(PASSAGE CITÉ)
|---|
L'on ne doit as perdre de vue que l'un des
enjeux du Fonds d'entretien routier de deuxième
génération est de contribuer à la sauvegarde du
patrimoine routier national. Les textes
réglementaires permettant l'application de la
loi du 17 février 2005 sur la protection du
patrimoine routier ne semblent pas avoir encore
été pris.
En d'autres termes, la loi portant protection du
patrimoine routier gabonais attend, depuis
toujours, ses textes d'application. C'est au vu
de tout ce qui précède que le consultant propose
de mener une étude de faisabilité dans le cadre
du PERFED, en utilisant les possibilités de
recours à des experts sur le court terme.
Selon lui, l'étude ne devra pas se contenter de
porter sur la Nationale 1, partant de Libreville
au Cameroun, mais aussi sur l'ensemble des axes
bitumés et en terre, en particulier dans le
cadre du réseau prioritaire, évidemment sur les
deux sens de circulation. De plus, note M.
|---|
(LIGNES DE DONNÉES)
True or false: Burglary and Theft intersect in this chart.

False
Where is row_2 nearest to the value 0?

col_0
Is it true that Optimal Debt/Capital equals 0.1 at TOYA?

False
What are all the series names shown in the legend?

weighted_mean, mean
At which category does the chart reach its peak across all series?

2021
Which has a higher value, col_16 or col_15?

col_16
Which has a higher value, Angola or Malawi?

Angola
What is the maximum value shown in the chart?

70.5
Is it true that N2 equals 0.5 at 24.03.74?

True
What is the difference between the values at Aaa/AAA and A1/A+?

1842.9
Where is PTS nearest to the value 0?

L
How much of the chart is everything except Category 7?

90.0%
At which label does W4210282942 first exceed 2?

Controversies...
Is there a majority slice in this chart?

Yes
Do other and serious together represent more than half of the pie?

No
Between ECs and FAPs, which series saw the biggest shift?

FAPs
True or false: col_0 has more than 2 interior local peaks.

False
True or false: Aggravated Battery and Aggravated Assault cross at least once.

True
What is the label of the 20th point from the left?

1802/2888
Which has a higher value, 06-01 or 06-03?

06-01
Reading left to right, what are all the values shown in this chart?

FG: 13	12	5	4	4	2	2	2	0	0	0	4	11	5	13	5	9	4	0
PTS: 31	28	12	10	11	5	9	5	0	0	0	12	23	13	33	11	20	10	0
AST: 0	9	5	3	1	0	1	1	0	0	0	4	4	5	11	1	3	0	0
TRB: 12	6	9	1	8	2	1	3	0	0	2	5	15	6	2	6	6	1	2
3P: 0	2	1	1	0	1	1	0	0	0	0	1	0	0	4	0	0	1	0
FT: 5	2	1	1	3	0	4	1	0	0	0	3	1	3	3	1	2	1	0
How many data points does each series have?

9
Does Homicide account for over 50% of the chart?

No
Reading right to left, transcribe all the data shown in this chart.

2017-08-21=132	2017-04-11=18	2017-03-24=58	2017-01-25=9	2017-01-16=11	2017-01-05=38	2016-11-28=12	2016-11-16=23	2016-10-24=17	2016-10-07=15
|---|
(VOTRE CONSIGNE) Recopiez en entier le passage cité sur le patrimoine routier gabonais, sans en modifier un seul mot.

(RÉPONSE À L'EXERCICE)
L'on ne doit as perdre de vue que l'un des
enjeux du Fonds d'entretien routier de deuxième
génération est de contribuer à la sauvegarde du
patrimoine routier national. Les textes
réglementaires permettant l'application de la
loi du 17 février 2005 sur la protection du
patrimoine routier ne semblent pas avoir encore
été pris.
En d'autres termes, la loi portant protection du
patrimoine routier gabonais attend, depuis
toujours, ses textes d'application. C'est au vu
de tout ce qui précède que le consultant propose
de mener une étude de faisabilité dans le cadre
du PERFED, en utilisant les possibilités de
recours à des experts sur le court terme.
Selon lui, l'étude ne devra pas se contenter de
porter sur la Nationale 1, partant de Libreville
au Cameroun, mais aussi sur l'ensemble des axes
bitumés et en terre, en particulier dans le
cadre du réseau prioritaire, évidemment sur les
deux sens de circulation. De plus, note M.